Far as them being useful idiots, I actually think they got quite a lot out of it. Not necessarily what they expected, but still a lot.
Palast does see the oil thing as central (the catchphrase from his book is “It’s all about the oil. But what about the oil?”). It seems more sensible to see it as one determining factor (but not necessarily a “minor and curious” one) in a multiply determined event. I also find intriguing the Stratfor line that the war was basically aimed at Saudi Arabia to coerce them into cleaning up their relations with terrorism. But these things all intertwine, as demonstrated by the recent spectacle of Bush begging the Saudis to make more oil, and the Saudis telling him to fuck off. I expect Cheney was sniggering at that one.
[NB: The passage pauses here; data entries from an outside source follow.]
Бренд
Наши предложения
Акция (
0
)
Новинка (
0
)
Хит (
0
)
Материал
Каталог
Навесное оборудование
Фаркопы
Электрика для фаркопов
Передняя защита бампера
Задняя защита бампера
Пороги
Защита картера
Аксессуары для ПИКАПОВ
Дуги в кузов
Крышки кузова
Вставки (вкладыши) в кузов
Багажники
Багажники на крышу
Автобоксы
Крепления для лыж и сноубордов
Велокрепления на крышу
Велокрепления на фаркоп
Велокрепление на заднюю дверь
Peter Dale Scott’s “Road to 9/11” is pretty damn good on the whole subject (he also wrote the best book about the JFK assassination too for my money). He’s always been a lone voice in the conspiracy literature pointing out that anyone spending their time on specific “It woz X that woz responsible for Y” theories is missing the wood for the trees, and the whole network of interconnections is itself the real story (this is particularly obvious in the case of JFK obsessives, who have spent more than forty years assembling an amazingly interesting and well-documented body of historical evidence documenting the relationships and connections between American politics, business and organised crime, but still think they’ve failed because they haven’t solved a cheap whodunnit).
“I think the idea that “neocons” somehow homogeneously drove policy is a bit of a canard.”
Agreed. Such an analysis of US foreign policy really frustrates me as it ignores the institutional factors that influence it and the guiding assumptions that have sustained it since World War 2.